Appeal of Gift Cards Expiring
Whether it’s due to bankruptcies, breakage or other factors, gift cards’ prominence in employee retention programs has dropped in recent years. In a 2008 WorldatWork study of employee retention practices, only 51 percent of companies used gift certificates for product purchases, compared with 63 percent in 2002.
Bankruptcies at Lillian Vernon, The Sharper Image and more recently Circuit City and Linens ’n Things have made companies and recognition program vendors wary of using gift cards. When Linens ’n Things and The Sharper Image filed for federal bankruptcy protection, consumers were stuck with $100 million in worthless gift cards, according to research and advisory services firm TowerGroup.
“Five years ago they were the wave of the future, but that has cooled,” says David Sturt, executive vice president at OC Tanner, a $400 million employee retention program vendor in Salt Lake City. “Now they’re part of the overall mix of what companies provide.”
Companies aren’t using gift cards because their employees aren’t—and once the gift card expiration date passes, that unspent money changes from a liability to income, adding to a vendor’s bottom line, says Peter Hart, president of Rideau Recognition Solutions, a Montreal-based vendor.
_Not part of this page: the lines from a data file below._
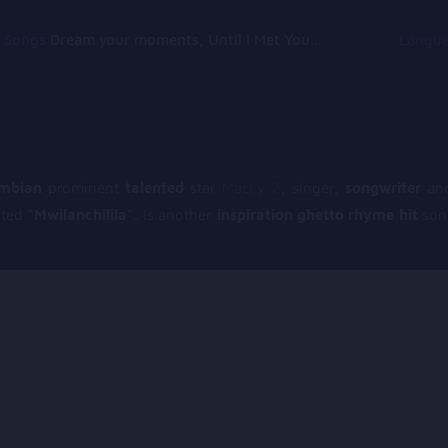
g Songs
Dream your moments, Until I Met You, Gimme Some Courage, Dark Alley (+8 More)
Langu
mbian
prominent
talented
star
Macky 2
, singer,
songwriter
and
oted
“Mwilanchilila”.
is another
inspiration ghetto rhyme hit
song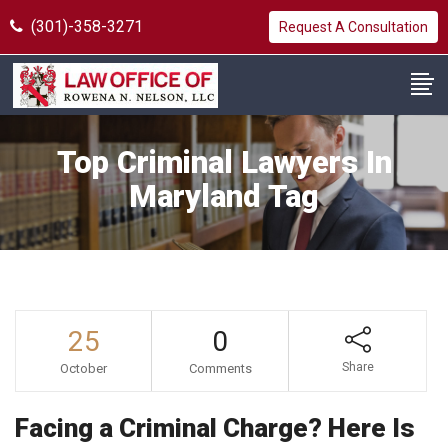
(301)-358-3271
Request A Consultation
Top Criminal Lawyers In
Maryland Tag
25
0
Share
October
Comments
Facing a Criminal Charge? Here Is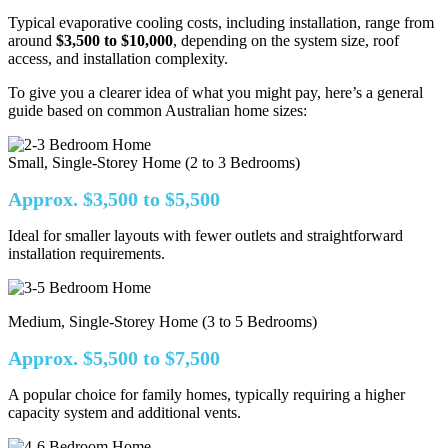
Typical evaporative cooling costs, including installation, range from
around
$3,500 to $10,000
, depending on the system size, roof
access, and installation complexity.
To give you a clearer idea of what you might pay, here’s a general
guide based on common Australian home sizes:
Small, Single-Storey Home (2 to 3 Bedrooms)
Approx. $3,500 to $5,500
Ideal for smaller layouts with fewer outlets and straightforward
installation requirements.
Medium, Single-Storey Home (3 to 5 Bedrooms)
Approx. $5,500 to $7,500
A popular choice for family homes, typically requiring a higher
capacity system and additional vents.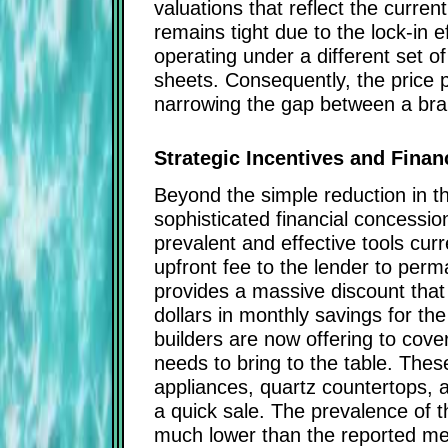
valuations that reflect the curr
remains tight due to the lock-in 
operating under a different set o
sheets. Consequently, the price 
narrowing the gap between a bra
Strategic Incentives and Fina
Beyond the simple reduction in th
sophisticated financial concessio
prevalent and effective tools cur
upfront fee to the lender to perma
provides a massive discount that i
dollars in monthly savings for th
builders are now offering to cove
needs to bring to the table. The
appliances, quartz countertops, 
a quick sale. The prevalence of t
much lower than the reported med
Hart puts gift-card breakage as high as 18 percent. “If it’s a higher-value certificate that’ll be lower, and if it’s a lower value it’ll be higher, but it’s built into their model,” he says.
Rubbish, says Derek Irvine, chief marketing officer at Globoforce, a Dublin, Ireland-based vendor. He puts breakage in the low single digits. The real problem, Irvine says, is lack of choice. Employees may opt not to use a card at all if their only other choice is redeeming it at an online catalog that offers nothing appealing to them.
The way around that, Irvine says, is to offer clients plenty of merchandise and vouchers that never expire—so even if some items in a vendor’s array of merchandise go away, the employee can always get something else.